Rocky Mountain Section - 68th Annual Meeting - 2016

Paper No. 29-5
Presentation Time: 8:00 AM-5:00 PM

PRELIMINARY U-PB AGES AND ATTITUDES OF INTRUSIVE ROCKS SAMPLED WEST OF THE ARC–CONTINENT BOUNDARY IN WEST-CENTRAL IDAHO


MANN, Audra1, ISAKSON, Vince2 and GRAY, Keith1, (1)Department of Geology, Wichita State University, 1845 Fairmount Street, Wichita, KS 67260, (2)Department of Geosciences, Boise State University, 1910 University Drive, Boise, ID 83725, anmann@wichita.edu

The north- to northeast-striking Jura-Cretaceous Salmon River suture zone [SRSZ] in west-central Idaho overlaps accreted island arc assemblages of the Blue Mountains province, the western margin of ancestral North America, and intrusive rocks emplaced therein. New impetus for studying this collisional orogen stems from recent advances in geochronology supporting long-lived metamorphism, magmatism, and contractional deformation in the SRSZ. We report LA-ICP-MS U-Pb zircon ages from tonalitic intrusive rocks sampled in the Rapid River canyon [Locality 1: ~130 Ma], Pollock Mountain summit area [2: ~205 Ma], Little Salmon River corridor [3, 4: ~114 Ma, ~108 Ma], and lower Hazard Creek drainage [5: ~112 Ma]. Locality 1 [Fish Hatchery stock: 145 Ma, Ar-Ar hbl; Snee et al., 1995] shows a steeply northwest-dipping, penetrative fabric defined by aligned biotite ± chlorite; host rocks include east-tilted metavolcanic flows of the Seven Devils Group. Locality 2 [Hazard Creek cpx.; Aliberti, 1988] contains a northeast-striking, moderately southeast-dipping gneissic foliation consistent with the adjacent Pollock Mountain amphibolite. Locality 3 is characterized by subvertical northeast-striking spaced foliation which is not observed at locality 4. Sample locality 5 [western Hazard Creek cpx.?] displays a moderately northeast-dipping gneissic foliation.
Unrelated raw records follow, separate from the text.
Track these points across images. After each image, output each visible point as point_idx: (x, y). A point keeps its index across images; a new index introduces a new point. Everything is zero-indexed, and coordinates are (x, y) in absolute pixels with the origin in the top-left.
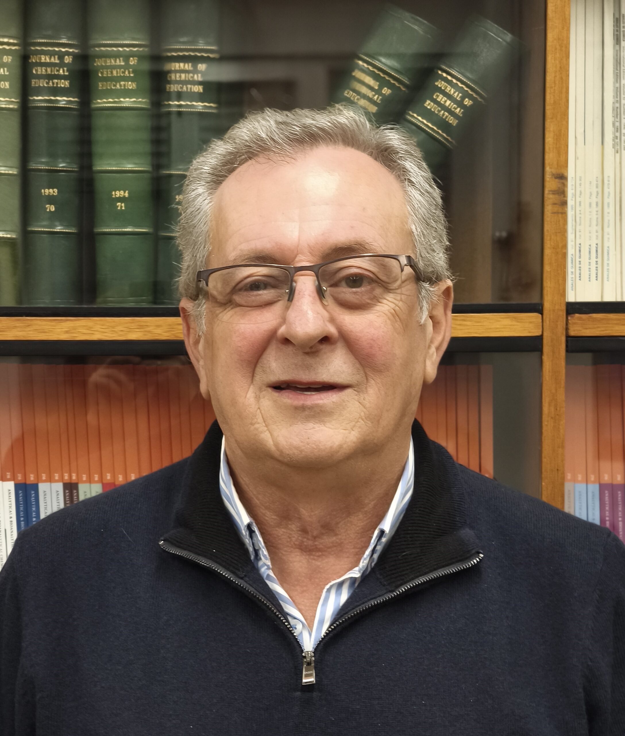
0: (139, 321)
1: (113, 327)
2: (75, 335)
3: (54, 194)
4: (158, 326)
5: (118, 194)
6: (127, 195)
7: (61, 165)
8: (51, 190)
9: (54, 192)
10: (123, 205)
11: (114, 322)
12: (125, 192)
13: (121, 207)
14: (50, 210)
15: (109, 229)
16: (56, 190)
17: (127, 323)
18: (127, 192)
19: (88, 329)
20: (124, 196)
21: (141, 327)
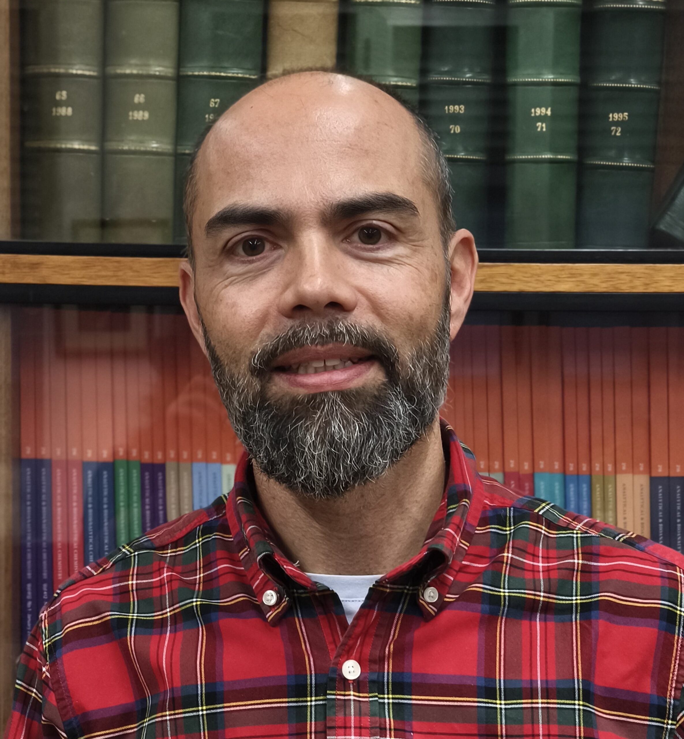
0: (572, 269)
1: (539, 276)
2: (493, 285)
3: (461, 112)
4: (595, 275)
5: (539, 111)
6: (549, 113)
7: (468, 75)
8: (457, 107)
9: (460, 109)
10: (544, 125)
11: (540, 269)
12: (547, 110)
13: (542, 128)
14: (454, 131)
15: (525, 155)
16: (463, 107)
17: (555, 271)
18: (549, 109)
19: (508, 278)
20: (546, 115)
21: (573, 275)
Taken together with existing geochronology, field mapping, and contractional structures described in the Riggins region, our preliminary data suggest that [1] ca. 130 Ma intrusive rocks underlie shallow east-dipping imbricate faults, [2] ca. 205 Ma orthogneiss located above/along the Pollock Mountain fault is not part of the Hazard Creek cpx., and [3] high-strain ductile deformation extends >10 km west of the western Idaho shear zone as delineated in previous studies.